● **DESCRIPTION OF THE TASK**
In the post on the innovation degree show below, repeat word for word the passage that starts with "Are you still useful?" and goes on through "MA in Innovation?".

● **EXCERPT PROVIDED**
Are you still useful?

This week I went to ‘Overturn’ the MA in Innovation Management Degree Show at Central Saint Martins. Who even knew you could do a MA in Innovation?

Innovation expert Max McKeown (taller than I expected) delighted the audience for over an hour with a great presentation and some rather interesting innovation discussion featuring;

  • If anyone wanted or expected future to be exactly the same as it is now
  • How washing machines have made women in America fat
  • Pondering over to what extent past experiences affect our behaviours

Pretty intense stuff for a school night, but the observation that really struck a chord with me was;

If you have been with your firm for less than 6 months then you are still useful.

You are still useful because new people have enthusiasm that something can change. New people bring diversity as they are external to established systems and can see where change could make improvements. New people ask questions. New people challenge ‘the way things are done around here’.  Six months were how long it took for a person to stop being new, to stop asking the challenging questions, to stop believing that something can change.

● **ENTRIES SHOWN**

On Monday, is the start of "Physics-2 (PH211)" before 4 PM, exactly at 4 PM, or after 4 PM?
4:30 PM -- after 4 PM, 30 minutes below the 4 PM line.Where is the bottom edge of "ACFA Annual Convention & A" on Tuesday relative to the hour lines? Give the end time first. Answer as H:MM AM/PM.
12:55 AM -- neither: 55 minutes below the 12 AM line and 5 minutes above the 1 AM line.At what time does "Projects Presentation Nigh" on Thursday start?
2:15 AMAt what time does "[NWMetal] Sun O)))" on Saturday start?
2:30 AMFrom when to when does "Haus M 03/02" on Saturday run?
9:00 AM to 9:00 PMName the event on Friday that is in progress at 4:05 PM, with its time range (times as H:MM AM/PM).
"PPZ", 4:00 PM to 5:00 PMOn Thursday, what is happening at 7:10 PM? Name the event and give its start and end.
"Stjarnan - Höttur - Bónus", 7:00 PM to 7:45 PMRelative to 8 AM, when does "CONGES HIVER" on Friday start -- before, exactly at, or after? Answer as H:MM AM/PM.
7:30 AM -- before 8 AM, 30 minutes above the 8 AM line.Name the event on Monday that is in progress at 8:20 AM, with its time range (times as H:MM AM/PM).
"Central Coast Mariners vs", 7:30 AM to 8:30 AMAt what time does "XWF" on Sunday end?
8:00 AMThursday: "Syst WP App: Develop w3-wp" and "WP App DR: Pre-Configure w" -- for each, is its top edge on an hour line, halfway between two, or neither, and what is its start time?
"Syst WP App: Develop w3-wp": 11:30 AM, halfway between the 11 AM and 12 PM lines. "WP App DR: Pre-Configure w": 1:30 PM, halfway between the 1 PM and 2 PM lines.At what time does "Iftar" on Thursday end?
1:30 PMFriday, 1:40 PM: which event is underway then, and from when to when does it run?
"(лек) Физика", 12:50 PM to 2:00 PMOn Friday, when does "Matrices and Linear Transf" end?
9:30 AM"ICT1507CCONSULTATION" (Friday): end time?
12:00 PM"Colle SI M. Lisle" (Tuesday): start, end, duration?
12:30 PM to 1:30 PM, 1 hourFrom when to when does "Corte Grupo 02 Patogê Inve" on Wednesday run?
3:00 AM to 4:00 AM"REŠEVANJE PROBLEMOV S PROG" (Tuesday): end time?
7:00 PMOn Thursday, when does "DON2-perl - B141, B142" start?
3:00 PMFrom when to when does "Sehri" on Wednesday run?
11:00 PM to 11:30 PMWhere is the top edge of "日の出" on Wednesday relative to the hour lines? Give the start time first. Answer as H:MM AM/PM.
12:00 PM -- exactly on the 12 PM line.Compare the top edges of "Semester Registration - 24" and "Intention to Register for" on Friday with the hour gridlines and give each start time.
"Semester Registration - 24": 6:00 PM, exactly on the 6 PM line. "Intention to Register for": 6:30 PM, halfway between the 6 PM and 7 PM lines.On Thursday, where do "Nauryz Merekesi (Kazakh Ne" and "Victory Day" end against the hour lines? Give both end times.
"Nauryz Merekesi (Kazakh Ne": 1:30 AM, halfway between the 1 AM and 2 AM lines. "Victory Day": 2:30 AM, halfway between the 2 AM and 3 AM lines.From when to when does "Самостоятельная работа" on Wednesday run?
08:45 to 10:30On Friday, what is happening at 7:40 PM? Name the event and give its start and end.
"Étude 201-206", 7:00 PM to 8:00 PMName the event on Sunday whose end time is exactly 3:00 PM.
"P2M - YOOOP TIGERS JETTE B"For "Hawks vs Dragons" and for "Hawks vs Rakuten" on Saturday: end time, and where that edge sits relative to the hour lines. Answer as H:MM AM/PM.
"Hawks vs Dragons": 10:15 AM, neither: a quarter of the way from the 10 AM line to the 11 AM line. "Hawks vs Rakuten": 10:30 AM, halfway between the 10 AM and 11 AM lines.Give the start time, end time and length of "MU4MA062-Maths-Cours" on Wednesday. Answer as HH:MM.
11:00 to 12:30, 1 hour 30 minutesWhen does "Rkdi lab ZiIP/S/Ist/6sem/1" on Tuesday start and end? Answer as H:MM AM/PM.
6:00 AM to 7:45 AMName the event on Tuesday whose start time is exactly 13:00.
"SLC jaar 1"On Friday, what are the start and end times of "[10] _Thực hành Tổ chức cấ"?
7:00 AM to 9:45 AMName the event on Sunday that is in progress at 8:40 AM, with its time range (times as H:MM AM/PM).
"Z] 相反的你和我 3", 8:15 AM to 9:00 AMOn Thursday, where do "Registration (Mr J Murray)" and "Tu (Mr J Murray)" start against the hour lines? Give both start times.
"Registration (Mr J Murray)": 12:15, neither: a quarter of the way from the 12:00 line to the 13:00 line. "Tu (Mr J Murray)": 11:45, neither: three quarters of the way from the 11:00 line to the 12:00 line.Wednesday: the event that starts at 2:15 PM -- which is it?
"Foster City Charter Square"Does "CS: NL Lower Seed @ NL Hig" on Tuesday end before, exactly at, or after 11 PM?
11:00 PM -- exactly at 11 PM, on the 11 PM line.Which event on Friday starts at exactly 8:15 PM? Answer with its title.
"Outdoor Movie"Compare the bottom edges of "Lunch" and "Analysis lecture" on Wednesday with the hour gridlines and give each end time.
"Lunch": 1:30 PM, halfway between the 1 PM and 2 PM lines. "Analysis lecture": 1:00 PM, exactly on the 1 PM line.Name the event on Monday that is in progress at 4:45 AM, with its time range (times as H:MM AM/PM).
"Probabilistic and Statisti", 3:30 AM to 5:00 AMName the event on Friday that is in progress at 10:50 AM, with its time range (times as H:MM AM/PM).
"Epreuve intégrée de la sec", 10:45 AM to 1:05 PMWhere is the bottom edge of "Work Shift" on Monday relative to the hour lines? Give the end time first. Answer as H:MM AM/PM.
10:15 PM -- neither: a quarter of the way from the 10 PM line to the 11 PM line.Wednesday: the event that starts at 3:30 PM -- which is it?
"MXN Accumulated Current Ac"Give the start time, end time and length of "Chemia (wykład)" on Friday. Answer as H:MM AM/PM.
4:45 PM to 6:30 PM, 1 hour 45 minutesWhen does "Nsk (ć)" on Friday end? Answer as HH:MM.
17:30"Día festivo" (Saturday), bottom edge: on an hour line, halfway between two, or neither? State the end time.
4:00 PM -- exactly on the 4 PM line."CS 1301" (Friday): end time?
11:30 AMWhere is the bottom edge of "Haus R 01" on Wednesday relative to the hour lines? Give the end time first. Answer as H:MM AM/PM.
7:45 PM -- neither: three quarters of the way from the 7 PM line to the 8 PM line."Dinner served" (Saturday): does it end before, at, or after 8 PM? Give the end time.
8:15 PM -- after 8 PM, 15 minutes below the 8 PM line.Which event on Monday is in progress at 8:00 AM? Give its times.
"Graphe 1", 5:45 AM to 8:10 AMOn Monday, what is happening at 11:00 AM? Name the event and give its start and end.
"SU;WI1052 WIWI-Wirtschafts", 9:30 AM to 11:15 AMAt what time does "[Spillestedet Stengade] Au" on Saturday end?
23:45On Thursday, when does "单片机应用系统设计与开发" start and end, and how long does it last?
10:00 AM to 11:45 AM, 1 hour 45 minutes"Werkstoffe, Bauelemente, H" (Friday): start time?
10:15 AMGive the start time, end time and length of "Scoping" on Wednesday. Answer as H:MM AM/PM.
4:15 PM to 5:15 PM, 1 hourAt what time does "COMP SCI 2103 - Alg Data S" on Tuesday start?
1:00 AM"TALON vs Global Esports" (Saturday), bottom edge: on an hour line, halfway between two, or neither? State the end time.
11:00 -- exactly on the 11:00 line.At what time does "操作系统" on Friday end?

● **RESPONSE TO THE EXERCISE**
Are you still useful?

This week I went to ‘Overturn’ the MA in Innovation Management Degree Show at Central Saint Martins. Who even knew you could do a MA in Innovation?